*** Opening Dataset extract ***

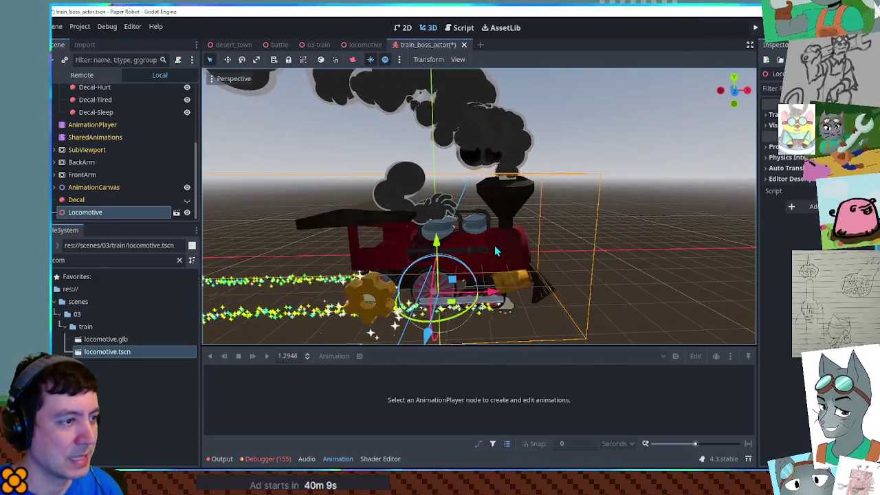
pyautogui.click(141, 214)
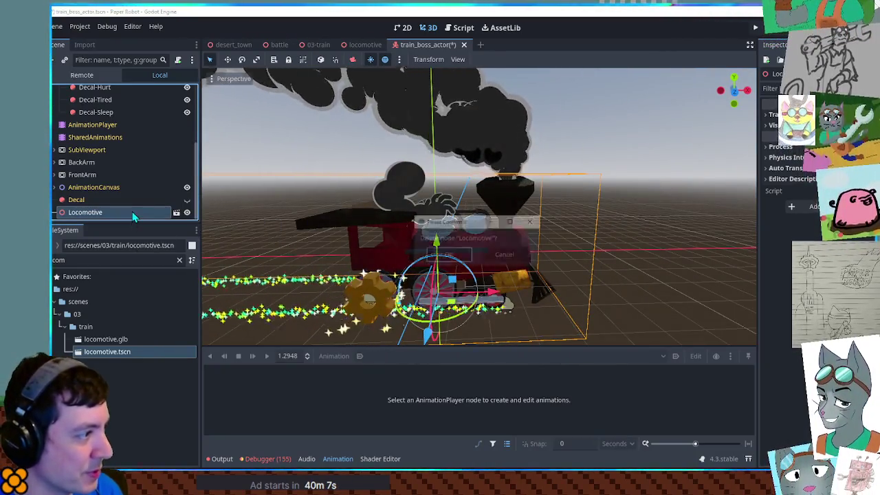
# Delete the Locomotive node from the boss actor and open the 03-train scene
pyautogui.press('Delete')
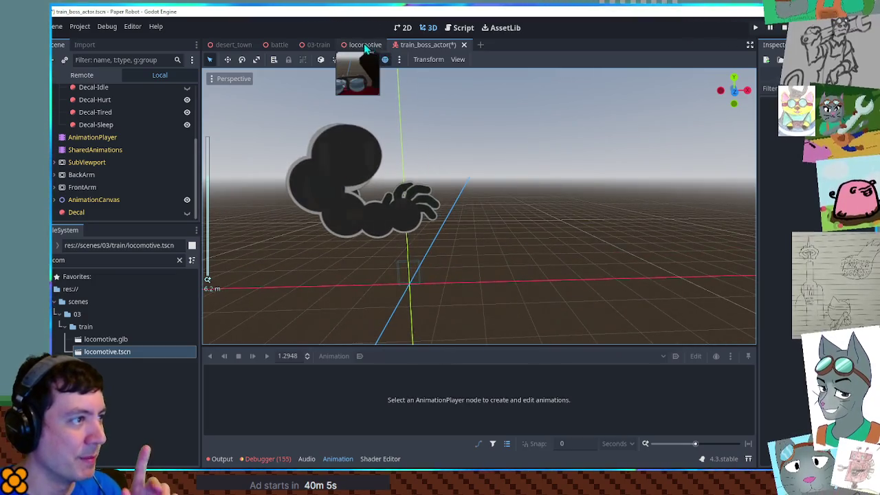
pyautogui.click(365, 44)
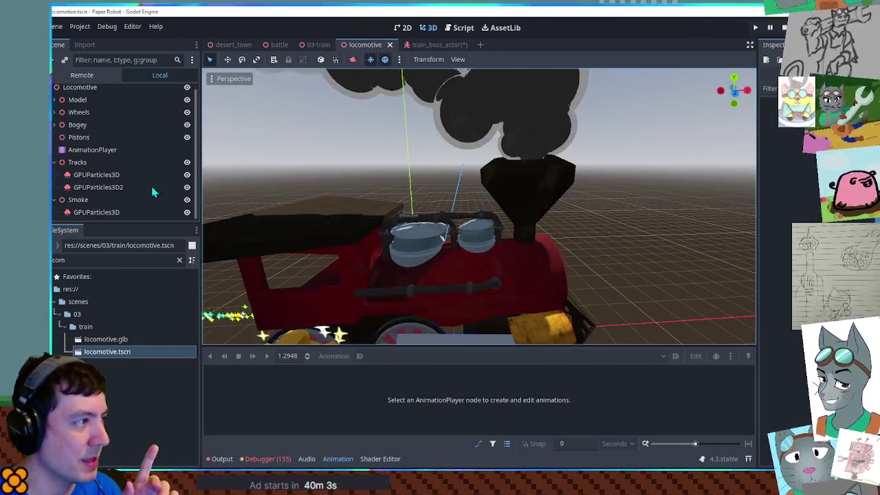
pyautogui.click(319, 45)
pyautogui.press('ctrl+z')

*** Closing Dataset extract ***

_Task directions_: Within the material above, find every line containing the word "click" and copy it.

_Written reply_:
pyautogui.click(141, 214)
pyautogui.click(365, 44)
pyautogui.click(319, 45)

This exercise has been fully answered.